Whether you’re subscribing to paid channels, watching shows on websites like Hbouk.com or faithfully queuing up a selection of must-see box sets, TV plays a huge part in many people’s daily routine.
The hottest TV release in recent years has to be HBO’s Game of Thrones: a fantasy drama set in a fictional realm where various clans fight for power. The show has had a huge cultural and creative impact around the world, especially in the UK where the royal family’s recent visit to the set was enough to make news headlines.
Although the fact the show boasts many of the traits thought to appeal to a male demographic (power, politics and violence) is it really the manliest fantasy drama ever created?

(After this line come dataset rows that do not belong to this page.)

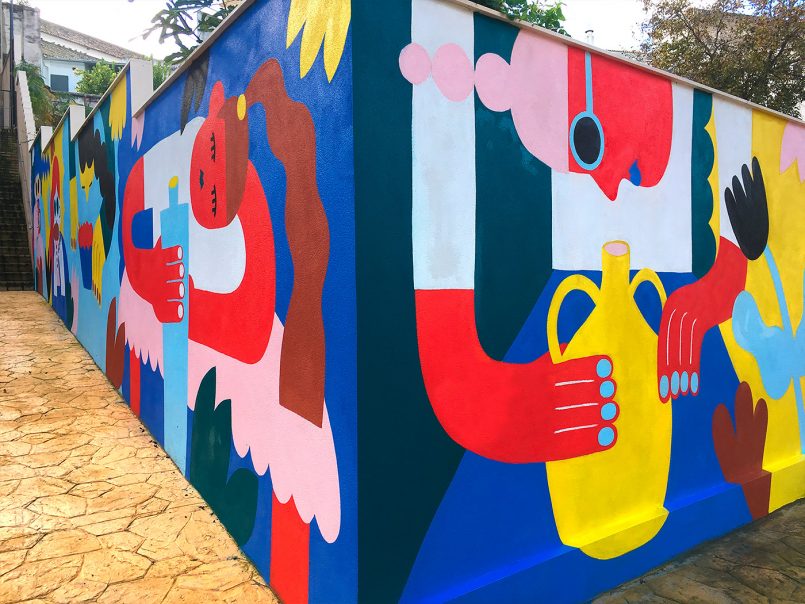
You are a GUI agent. You are given a task and a screenshot of the screen. Output one action in this format:
    pyautogui.click(x=<x>, y=<y>)
    Task: Click on the light brown cobble stone style floor
    This screenshot has height=604, width=805.
    Given the screenshot: What is the action you would take?
    pyautogui.click(x=11, y=469), pyautogui.click(x=753, y=561)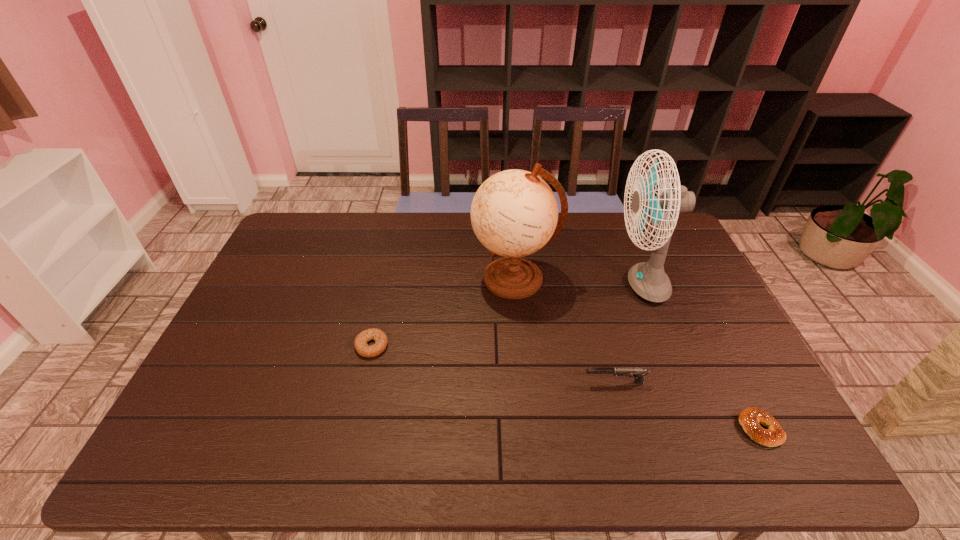
This screenshot has height=540, width=960. I want to click on fan that is at the right edge, so click(x=648, y=279).

What are the coordinates of `bagel present at the right edge` in the screenshot? It's located at (749, 418).

This screenshot has height=540, width=960. Identify the location of object at the near right corner. (749, 418).

Identify the location of vacant space at the far edge. (431, 224).

In the image, there is a desktop. Identify the location of vacant space at the near edge. This screenshot has width=960, height=540. (x=566, y=451).

This screenshot has height=540, width=960. In order to click on blank area at the left edge in this screenshot , I will do `click(228, 416)`.

This screenshot has height=540, width=960. I want to click on vacant area at the right edge of the desktop, so click(x=667, y=309).

Locate an element on the screen. The image size is (960, 540). vacant space at the far left corner of the desktop is located at coordinates (312, 237).

In the image, there is a desktop. Find the location of `vacant space at the far right corner`. vacant space at the far right corner is located at coordinates (677, 239).

Where is `blank space at the near right corner of the desktop`? The image size is (960, 540). blank space at the near right corner of the desktop is located at coordinates (736, 438).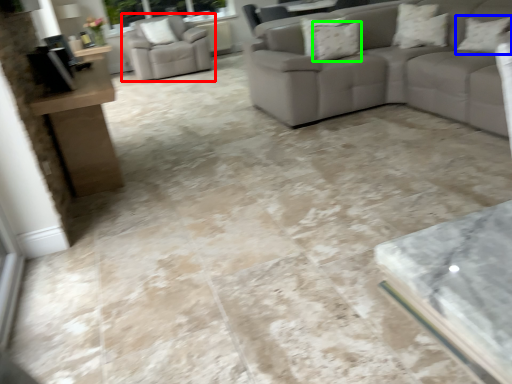
Question: Which is farther away from chair (highlighted by a red box)? pillow (highlighted by a blue box) or pillow (highlighted by a green box)?

Choices:
 (A) pillow
 (B) pillow

Answer: (A)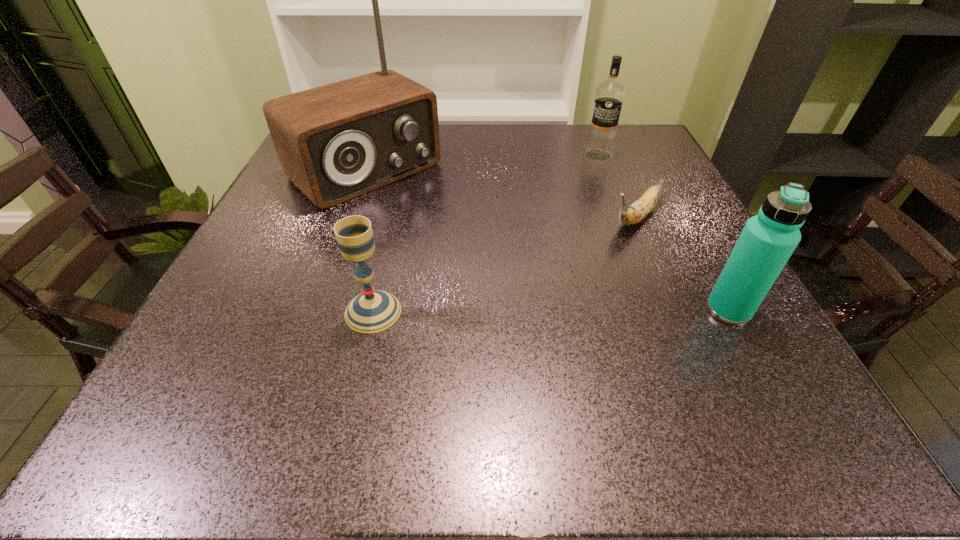
You are a GUI agent. You are given a task and a screenshot of the screen. Output one action in this format:
    pyautogui.click(x=<x>, y=<y>)
    Task: Click on the free space on the desktop that is between the second shortest object and the water bottle and is positioned on the label of the vodka
    This screenshot has height=540, width=960.
    Given the screenshot: What is the action you would take?
    pyautogui.click(x=536, y=310)

At what (x,y) coordinates should I click in order to perform the action: click on free space on the desktop that is between the second shortest object and the water bottle and is positioned on the front-facing side of the tallest object. Please return your answer as a coordinate pair (x, y). Looking at the image, I should click on (540, 310).

Where is `free spot on the desktop that is between the fourth tallest object and the water bottle and is positioned on the peel of the shortest object`? The width and height of the screenshot is (960, 540). free spot on the desktop that is between the fourth tallest object and the water bottle and is positioned on the peel of the shortest object is located at coordinates (526, 311).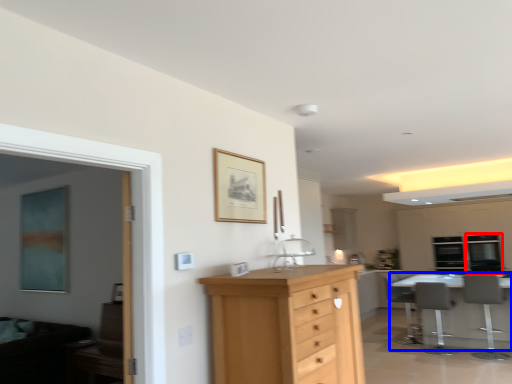
Question: Which of the following is the farthest to the observer, window (highlighted by a red box) or table (highlighted by a blue box)?

Choices:
 (A) window
 (B) table

Answer: (A)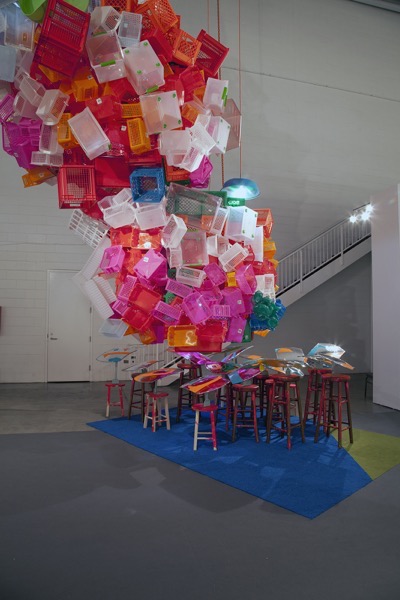
The image size is (400, 600). Find the location of `brown stools with pink/red paint`. brown stools with pink/red paint is located at coordinates (340, 403), (308, 391), (288, 406), (232, 417), (263, 385).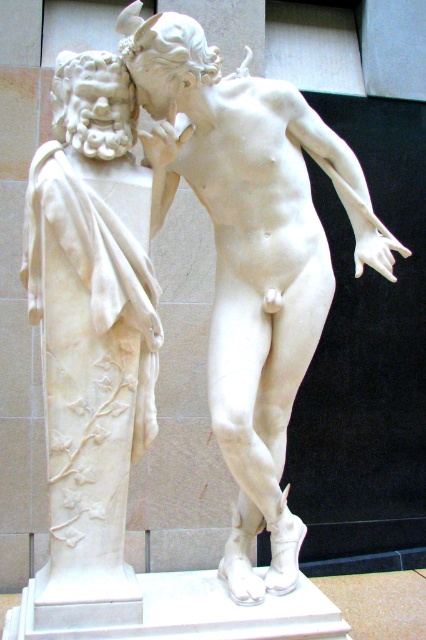
Which is behind, point (244, 301) or point (43, 387)?

Positioned behind is point (43, 387).

The image size is (426, 640). I want to click on white marble statue at center, so click(250, 257).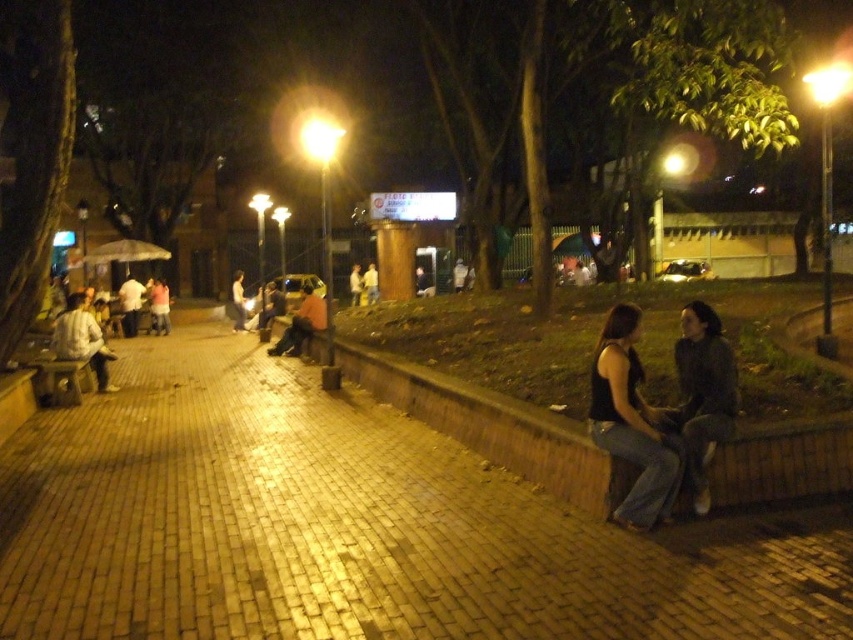
You are standing at the center of the plaza and want to find the white shirt at left. Which direction should you look to locate it?

You should look to the left side since the white shirt at left is located at point (82, 339), which is to the left of the center.

You are a photographer trying to capture both the white shirt at left and the light pink fabric shirt at center in a single frame. Which shirt should you focus on first to ensure both are in focus?

The white shirt at left is smaller than the light pink fabric shirt at center, so you should focus on the light pink fabric shirt at center first because larger subjects often require more precise focus to ensure clarity in the entire frame.

You are standing at the entrance of the park and see two people sitting on a brick wall. One is wearing a dark gray sweater at right and the other has a light pink fabric shirt at center. Which person is positioned more to the right side of the wall?

The dark gray sweater at right is positioned more to the right side of the wall compared to the light pink fabric shirt at center.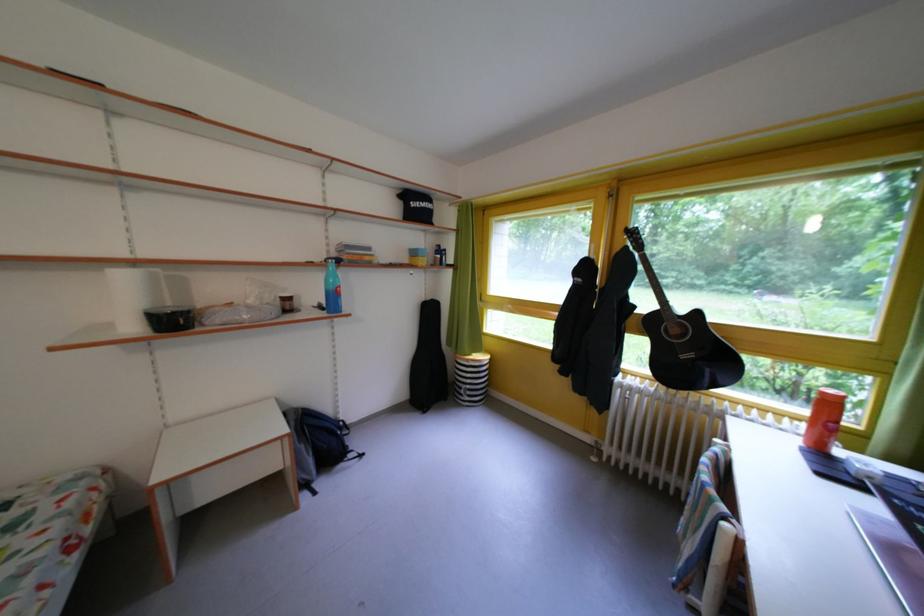
Describe the element at coordinates (823, 419) in the screenshot. I see `a red plastic bottle` at that location.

Encouraging Teenage Interests
Having become associated with teenaged Dungeons and Dragons fans, it seems that fantasy dramas of all descriptions were eternally destined to become relegated to the realm of males. As fantasy drama stereotypically features gross-out scenes, complex plotting and unnecessary female nudity. The genre seemed geared mostly towards male interests.
However, with contemporary shows now working hard to unify elements of fantastic storytelling, suspense and sexuality, fantasy drama is once again en vogue with men and women alike.
Whilst those who aren’t fans of the genre might claim that fantasy drama is just a creative space for ‘nerdy’ writers to act out male misogynist fantasies and objectify women, the fact is character-driven productions such as True Blood, Merlin and Grimm feature too much complexity to be dismissed as ‘manly’ fantasy.
Indeed, Game of Thrones might be bursting with swordfights, dragons, monsters, booze, blood, gore and sex but even a quick look at Game of Thrones fan sites like Winter Is Coming or The Guardian TV pages (along with statistics published by Nielsen and reported on Wired.com) reveal that the show has still managed to strike a chord with women who form 42% of the show’s total audience.
One of the reasons that Game of Thrones appeals across the board is that George R.R. Martin writes both men and women with the same attention to detail. Cersei, Arya, and Daenerys are every bit as three-dimensional as Tyrion, John Snow or Petyr Baelish, entering in to power games with equal skill and ruthlessness.
With its impressively layered female characters, intricate plotting, multiple character perspectives and moral dilemmas, the fact is Game of Thrones doesn’t just appeal to men … it appeals to humanity.